** Given passage **
Third album from acclaimed Shropshire collective and the much-anticipated follow-up to 2022’s Ghosts. Dark, traditional and magically cosmic sounds from deep within Rural Britain. With 2022’s critically acclaimed album Ghosts, enigmatic Shropshire group HARESS marked out their own place in a growing landscape of artists navigating the worlds of the traditional and the rural in new ways.

“Far above the skylark sings
And beats the air with joyful wings
Till all the sky with music rings
At high noon of the day”

A worthy successor to Ghosts, and one of a number of albums on this list that has almost no lyrics.

We Invented Work For The Common Good by AAA Gripper

AAA Gripper have seemingly dropped out of nowhere but the story goes back. The idea was conjured in the summer of 2023 at the first Wrong Speed Records festival in the town of Glastonbury. Recording hours and hours of bass and drums in deep Somerset then editing it down to a sharp and concise 32 minutes… Wild guitar strafe and precise hyper vocal added. We Invented Work For The Common Good is a deep dive into the world of the working person—how we end up, why we climb onto the conveyor belt and never get off.

Can we call them a supergroup? Another Wrong Speed Records collaboration that have made a fantastic debut album that is another of those modern classics that very few people outside a very small circle have heard of, let alone heard. If you like guitar music it’s worth a listen, and if you love Joeyfat (see further down for some links to their music) then the two bands share a singer, and a general vibe.

GOLLIWOG by billy woods

GOLLIWOG is billy woods’ first album in two years, preceded by 2023’s Maps. GOLLIWOG is a haunting collection that weaves horror, humor, surrealism and Afropessimism into a cinematic tapestry, aided and abetted by a murderer’s row of producers. African zombies, time traveling trap cars, malevolent ragdolls and a dying Frantz Fanon are just a few of the revelers in woods’ danse macabre. GOLLIWOG is another triumph in the woods oeuvre, as layered and compelling as anything he has ever done.

My hip-hop discovery of the year, and a really inventive piece of music. Hearing this for the first time sent me into his back catalogue, and also into the other things he’s released this year which are also fantastic:

  • gowillog by August Fanon & billy woods
  • Mercy by Armand Hammer & The Alchemist

I know very little about this kind of music, but I want to know more.

Instant Holograms On Metal Film by Stereolab

One of my all time favourite bands, who I never thought would record together again. This picks up where all their other records left off, and just sounds so familiar but also so new at the same time. I’m hopeful that this is the start of something new rather than just a coda.

** Material supplied **
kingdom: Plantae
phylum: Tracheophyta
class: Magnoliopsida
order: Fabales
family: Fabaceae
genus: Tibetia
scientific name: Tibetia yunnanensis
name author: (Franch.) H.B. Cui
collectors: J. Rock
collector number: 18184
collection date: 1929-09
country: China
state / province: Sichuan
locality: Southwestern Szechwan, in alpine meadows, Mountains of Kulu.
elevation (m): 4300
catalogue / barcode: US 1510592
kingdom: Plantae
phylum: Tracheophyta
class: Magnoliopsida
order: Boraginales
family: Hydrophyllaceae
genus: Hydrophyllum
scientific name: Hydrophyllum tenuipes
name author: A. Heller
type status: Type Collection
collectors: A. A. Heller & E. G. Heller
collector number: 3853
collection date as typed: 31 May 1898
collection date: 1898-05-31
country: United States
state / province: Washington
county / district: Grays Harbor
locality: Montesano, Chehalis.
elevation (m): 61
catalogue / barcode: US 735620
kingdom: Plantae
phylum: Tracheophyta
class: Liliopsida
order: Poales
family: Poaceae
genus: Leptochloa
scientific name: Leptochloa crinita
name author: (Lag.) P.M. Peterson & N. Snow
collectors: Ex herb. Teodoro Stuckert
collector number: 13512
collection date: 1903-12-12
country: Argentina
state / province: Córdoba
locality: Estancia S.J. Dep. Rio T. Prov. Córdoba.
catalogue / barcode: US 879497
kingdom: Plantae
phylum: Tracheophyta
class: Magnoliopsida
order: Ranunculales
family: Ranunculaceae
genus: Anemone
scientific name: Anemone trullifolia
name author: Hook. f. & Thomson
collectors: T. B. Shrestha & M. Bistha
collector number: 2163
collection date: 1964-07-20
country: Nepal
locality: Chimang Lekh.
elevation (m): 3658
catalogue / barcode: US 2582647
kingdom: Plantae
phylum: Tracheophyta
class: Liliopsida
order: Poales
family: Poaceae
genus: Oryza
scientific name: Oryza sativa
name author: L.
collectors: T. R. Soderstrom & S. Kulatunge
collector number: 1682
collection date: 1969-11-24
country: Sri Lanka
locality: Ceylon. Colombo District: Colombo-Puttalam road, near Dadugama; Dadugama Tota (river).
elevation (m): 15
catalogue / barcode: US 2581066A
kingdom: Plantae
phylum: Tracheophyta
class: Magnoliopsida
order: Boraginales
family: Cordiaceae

** Task instructions **
1. Reproduce everything in the album roundup from "My hip-hop discovery" down to "to know more.".
2. In the album roundup, which revelers are named as taking part in woods' danse macabre?

** Exercise results **
1.
My hip-hop discovery of the year, and a really inventive piece of music. Hearing this for the first time sent me into his back catalogue, and also into the other things he’s released this year which are also fantastic:

  • gowillog by August Fanon & billy woods
  • Mercy by Armand Hammer & The Alchemist

I know very little about this kind of music, but I want to know more.

2.
- African zombies
- time traveling trap cars
- malevolent ragdolls
- a dying Frantz Fanon